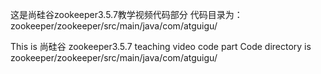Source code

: 这是尚硅谷zookeeper3.5.7教学视频代码部分
代码目录为：zookeeper/zookeeper/src/main/java/com/atguigu/

This is 尚硅谷 zookeeper3.5.7 teaching video code part
Code directory is zookeeper/zookeeper/src/main/java/com/atguigu/

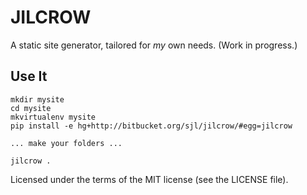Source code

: JILCROW
=======

A static site generator, tailored for *my* own needs. (Work in progress.)

Use It
------

    mkdir mysite
    cd mysite
    mkvirtualenv mysite
    pip install -e hg+http://bitbucket.org/sjl/jilcrow/#egg=jilcrow

    ... make your folders ...

    jilcrow .

Licensed under the terms of the MIT license (see the LICENSE file).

» Problem requirements
Rewrite the text of all the records above, changing every "mysite" to "myblog" and leaving everything else the same. Leave the pictures out.

» Answer space
Source code

: 这是尚硅谷zookeeper3.5.7教学视频代码部分
代码目录为：zookeeper/zookeeper/src/main/java/com/atguigu/

This is 尚硅谷 zookeeper3.5.7 teaching video code part
Code directory is zookeeper/zookeeper/src/main/java/com/atguigu/

Source code

: JILCROW
=======

A static site generator, tailored for *my* own needs. (Work in progress.)

Use It
------

    mkdir myblog
    cd myblog
    mkvirtualenv myblog
    pip install -e hg+http://bitbucket.org/sjl/jilcrow/#egg=jilcrow

    ... make your folders ...

    jilcrow .

Licensed under the terms of the MIT license (see the LICENSE file).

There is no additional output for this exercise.